_Exercise instructions:_ Copy out each of the following items word for word, without the pictures.

_Available records:_
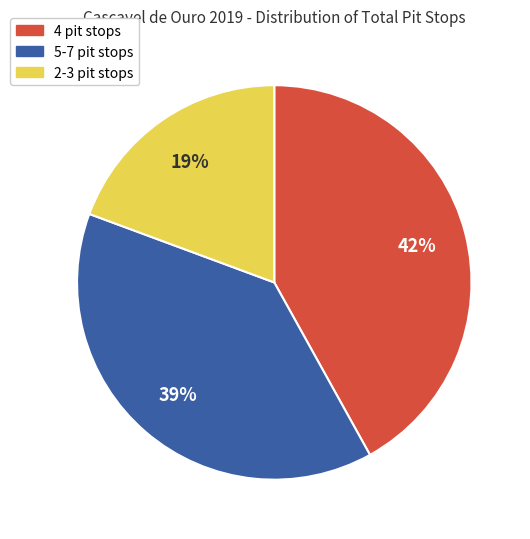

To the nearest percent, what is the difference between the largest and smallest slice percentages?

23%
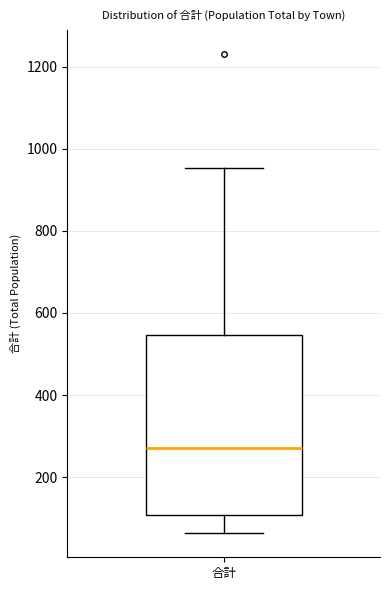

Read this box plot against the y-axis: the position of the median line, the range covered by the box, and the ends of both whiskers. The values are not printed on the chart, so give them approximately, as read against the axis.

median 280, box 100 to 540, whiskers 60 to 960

_Solution for this problem:_
To the nearest percent, what is the difference between the largest and smallest slice percentages?

23%

Read this box plot against the y-axis: the position of the median line, the range covered by the box, and the ends of both whiskers. The values are not printed on the chart, so give them approximately, as read against the axis.

median 280, box 100 to 540, whiskers 60 to 960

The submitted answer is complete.